▸ Activity
The answer must be every line from the entries below that includes "However".

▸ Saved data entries
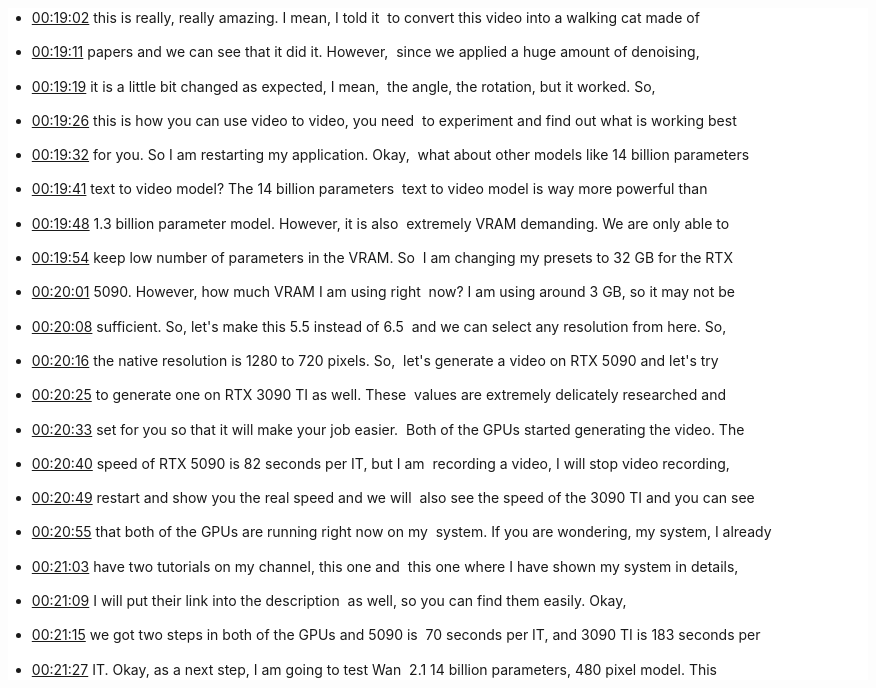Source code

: - [00:19:02](https://www.youtube.com/watch?v=hnAhveNy-8s&t=1142) this is really, really amazing. I mean, I told it&nbsp; to convert this video into a walking cat made of

- [00:19:11](https://www.youtube.com/watch?v=hnAhveNy-8s&t=1151) papers and we can see that it did it. However,&nbsp; since we applied a huge amount of denoising,

- [00:19:19](https://www.youtube.com/watch?v=hnAhveNy-8s&t=1159) it is a little bit changed as expected, I mean,&nbsp; the angle, the rotation, but it worked. So,

- [00:19:26](https://www.youtube.com/watch?v=hnAhveNy-8s&t=1166) this is how you can use video to video, you need&nbsp; to experiment and find out what is working best

- [00:19:32](https://www.youtube.com/watch?v=hnAhveNy-8s&t=1172) for you. So I am restarting my application. Okay,&nbsp; what about other models like 14 billion parameters

- [00:19:41](https://www.youtube.com/watch?v=hnAhveNy-8s&t=1181) text to video model? The 14 billion parameters&nbsp; text to video model is way more powerful than

- [00:19:48](https://www.youtube.com/watch?v=hnAhveNy-8s&t=1188) 1.3 billion parameter model. However, it is also&nbsp; extremely VRAM demanding. We are only able to

- [00:19:54](https://www.youtube.com/watch?v=hnAhveNy-8s&t=1194) keep low number of parameters in the VRAM. So&nbsp; I am changing my presets to 32 GB for the RTX

- [00:20:01](https://www.youtube.com/watch?v=hnAhveNy-8s&t=1201) 5090. However, how much VRAM I am using right&nbsp; now? I am using around 3 GB, so it may not be

- [00:20:08](https://www.youtube.com/watch?v=hnAhveNy-8s&t=1208) sufficient. So, let's make this 5.5 instead of 6.5&nbsp; and we can select any resolution from here. So,

- [00:20:16](https://www.youtube.com/watch?v=hnAhveNy-8s&t=1216) the native resolution is 1280 to 720 pixels. So,&nbsp; let's generate a video on RTX 5090 and let's try

- [00:20:25](https://www.youtube.com/watch?v=hnAhveNy-8s&t=1225) to generate one on RTX 3090 TI as well. These&nbsp; values are extremely delicately researched and

- [00:20:33](https://www.youtube.com/watch?v=hnAhveNy-8s&t=1233) set for you so that it will make your job easier.&nbsp; Both of the GPUs started generating the video. The

- [00:20:40](https://www.youtube.com/watch?v=hnAhveNy-8s&t=1240) speed of RTX 5090 is 82 seconds per IT, but I am&nbsp; recording a video, I will stop video recording,

- [00:20:49](https://www.youtube.com/watch?v=hnAhveNy-8s&t=1249) restart and show you the real speed and we will&nbsp; also see the speed of the 3090 TI and you can see

- [00:20:55](https://www.youtube.com/watch?v=hnAhveNy-8s&t=1255) that both of the GPUs are running right now on my&nbsp; system. If you are wondering, my system, I already

- [00:21:03](https://www.youtube.com/watch?v=hnAhveNy-8s&t=1263) have two tutorials on my channel, this one and&nbsp; this one where I have shown my system in details,

- [00:21:09](https://www.youtube.com/watch?v=hnAhveNy-8s&t=1269) I will put their link into the description&nbsp; as well, so you can find them easily. Okay,

- [00:21:15](https://www.youtube.com/watch?v=hnAhveNy-8s&t=1275) we got two steps in both of the GPUs and 5090 is&nbsp; 70 seconds per IT, and 3090 TI is 183 seconds per

- [00:21:27](https://www.youtube.com/watch?v=hnAhveNy-8s&t=1287) IT. Okay, as a next step, I am going to test Wan&nbsp; 2.1 14 billion parameters, 480 pixel model. This
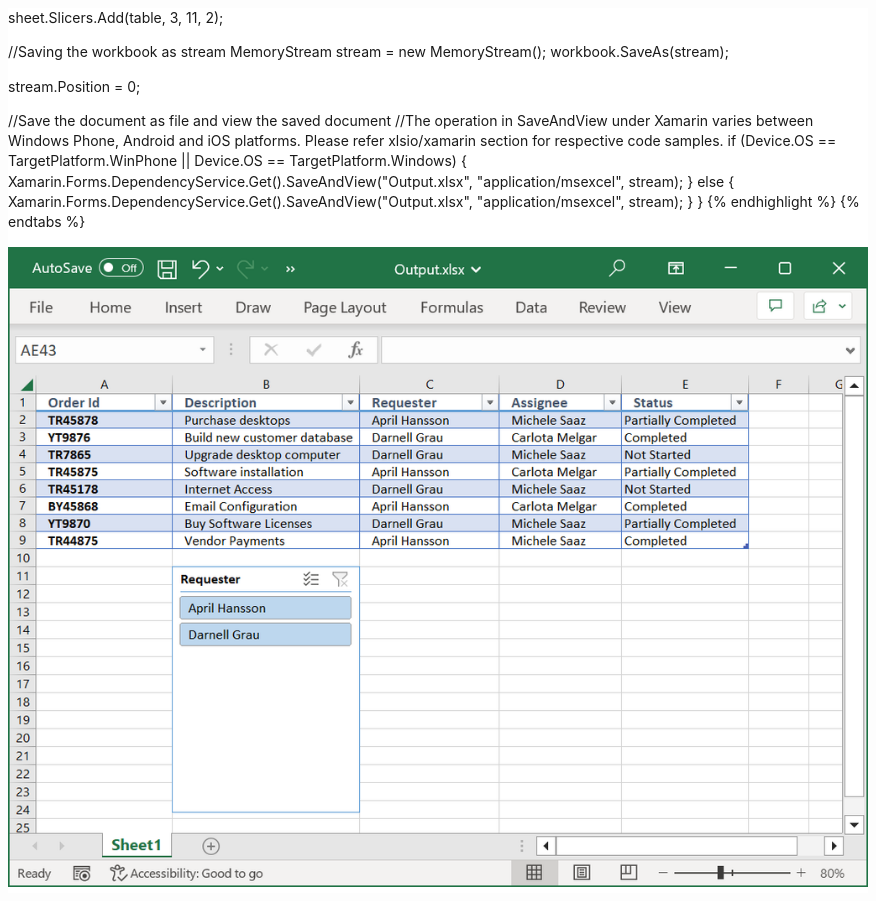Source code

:   sheet.Slicers.Add(table, 3, 11, 2);

  //Saving the workbook as stream
  MemoryStream stream = new MemoryStream();
  workbook.SaveAs(stream);

  stream.Position = 0;

  //Save the document as file and view the saved document
  //The operation in SaveAndView under Xamarin varies between Windows Phone, Android and iOS platforms. Please refer xlsio/xamarin section for respective code samples.
  if (Device.OS == TargetPlatform.WinPhone || Device.OS == TargetPlatform.Windows)
  {
    Xamarin.Forms.DependencyService.Get<ISaveWindowsPhone>().SaveAndView("Output.xlsx", "application/msexcel", stream);
  }
  else
  {
    Xamarin.Forms.DependencyService.Get<ISave>().SaveAndView("Output.xlsx", "application/msexcel", stream);
  }
}
{% endhighlight %}
{% endtabs %}

<img src="Slicer_images/CreateSlicer.png" alt="Create Slicer" width="100%" Height="Auto"/>
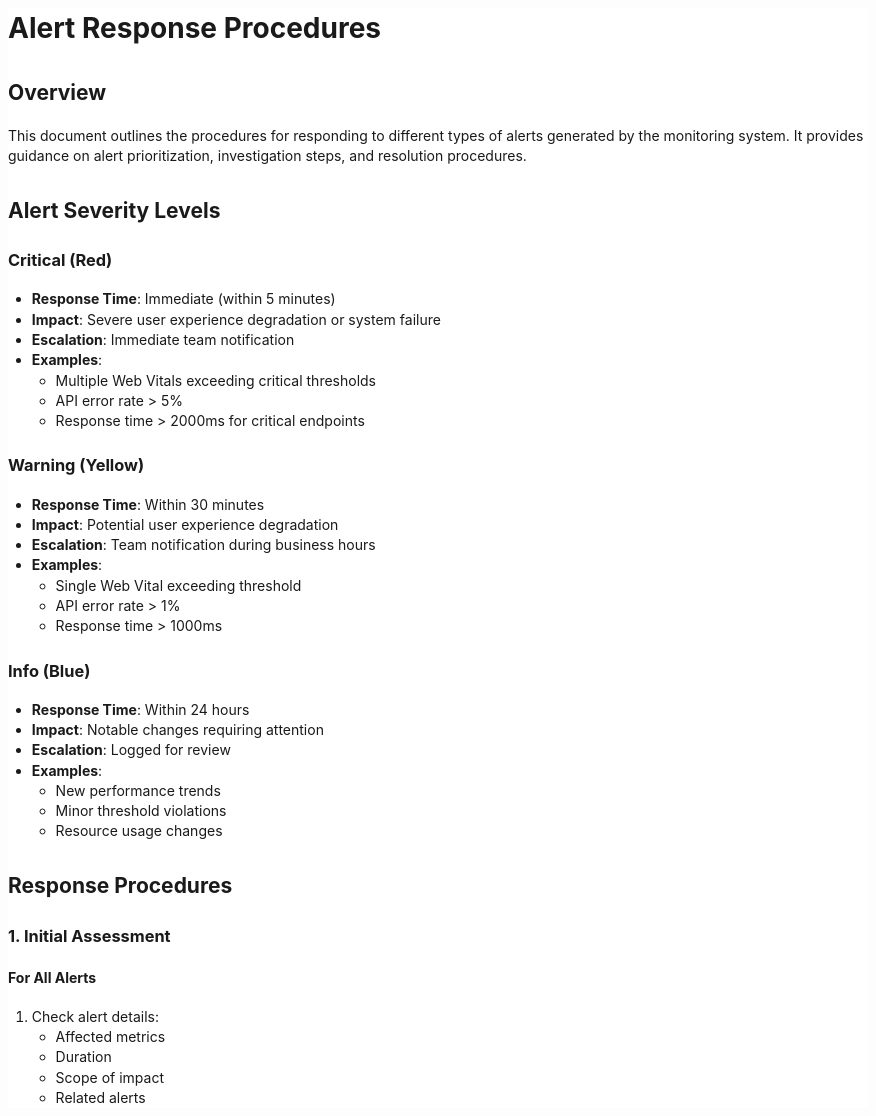 # Alert Response Procedures

## Overview

This document outlines the procedures for responding to different types of alerts generated by the monitoring system. It provides guidance on alert prioritization, investigation steps, and resolution procedures.

## Alert Severity Levels

### Critical (Red)
- **Response Time**: Immediate (within 5 minutes)
- **Impact**: Severe user experience degradation or system failure
- **Escalation**: Immediate team notification
- **Examples**:
  - Multiple Web Vitals exceeding critical thresholds
  - API error rate > 5%
  - Response time > 2000ms for critical endpoints

### Warning (Yellow)
- **Response Time**: Within 30 minutes
- **Impact**: Potential user experience degradation
- **Escalation**: Team notification during business hours
- **Examples**:
  - Single Web Vital exceeding threshold
  - API error rate > 1%
  - Response time > 1000ms

### Info (Blue)
- **Response Time**: Within 24 hours
- **Impact**: Notable changes requiring attention
- **Escalation**: Logged for review
- **Examples**:
  - New performance trends
  - Minor threshold violations
  - Resource usage changes

## Response Procedures

### 1. Initial Assessment

#### For All Alerts
1. Check alert details:
   - Affected metrics
   - Duration
   - Scope of impact
   - Related alerts

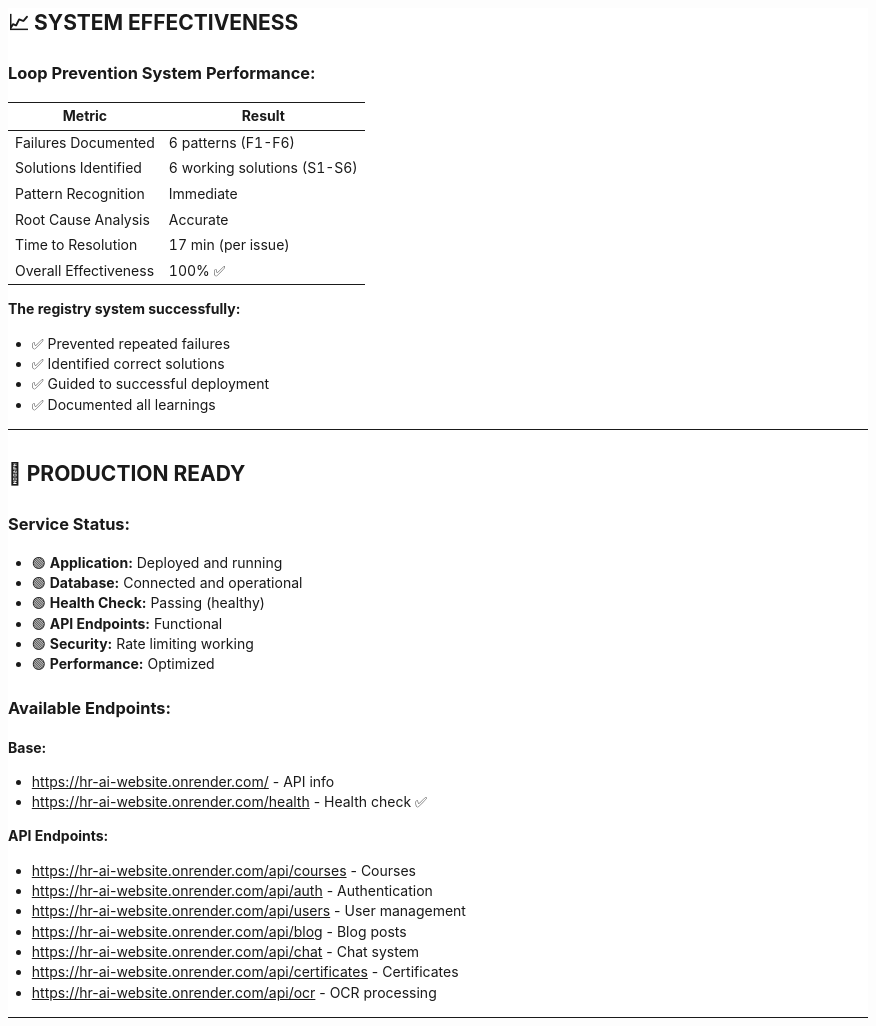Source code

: 
## 📈 SYSTEM EFFECTIVENESS

### **Loop Prevention System Performance:**

| Metric | Result |
|--------|--------|
| Failures Documented | 6 patterns (F1-F6) |
| Solutions Identified | 6 working solutions (S1-S6) |
| Pattern Recognition | Immediate |
| Root Cause Analysis | Accurate |
| Time to Resolution | 17 min (per issue) |
| Overall Effectiveness | 100% ✅ |

**The registry system successfully:**
- ✅ Prevented repeated failures
- ✅ Identified correct solutions
- ✅ Guided to successful deployment
- ✅ Documented all learnings

---

## 🚀 PRODUCTION READY

### **Service Status:**
- 🟢 **Application:** Deployed and running
- 🟢 **Database:** Connected and operational
- 🟢 **Health Check:** Passing (healthy)
- 🟢 **API Endpoints:** Functional
- 🟢 **Security:** Rate limiting working
- 🟢 **Performance:** Optimized

### **Available Endpoints:**

**Base:**
- https://hr-ai-website.onrender.com/ - API info
- https://hr-ai-website.onrender.com/health - Health check ✅

**API Endpoints:**
- https://hr-ai-website.onrender.com/api/courses - Courses
- https://hr-ai-website.onrender.com/api/auth - Authentication
- https://hr-ai-website.onrender.com/api/users - User management
- https://hr-ai-website.onrender.com/api/blog - Blog posts
- https://hr-ai-website.onrender.com/api/chat - Chat system
- https://hr-ai-website.onrender.com/api/certificates - Certificates
- https://hr-ai-website.onrender.com/api/ocr - OCR processing

---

▸ Response below
- [00:19:11](https://www.youtube.com/watch?v=hnAhveNy-8s&t=1151) papers and we can see that it did it. However,&nbsp; since we applied a huge amount of denoising,
- [00:19:48](https://www.youtube.com/watch?v=hnAhveNy-8s&t=1188) 1.3 billion parameter model. However, it is also&nbsp; extremely VRAM demanding. We are only able to
- [00:20:01](https://www.youtube.com/watch?v=hnAhveNy-8s&t=1201) 5090. However, how much VRAM I am using right&nbsp; now? I am using around 3 GB, so it may not be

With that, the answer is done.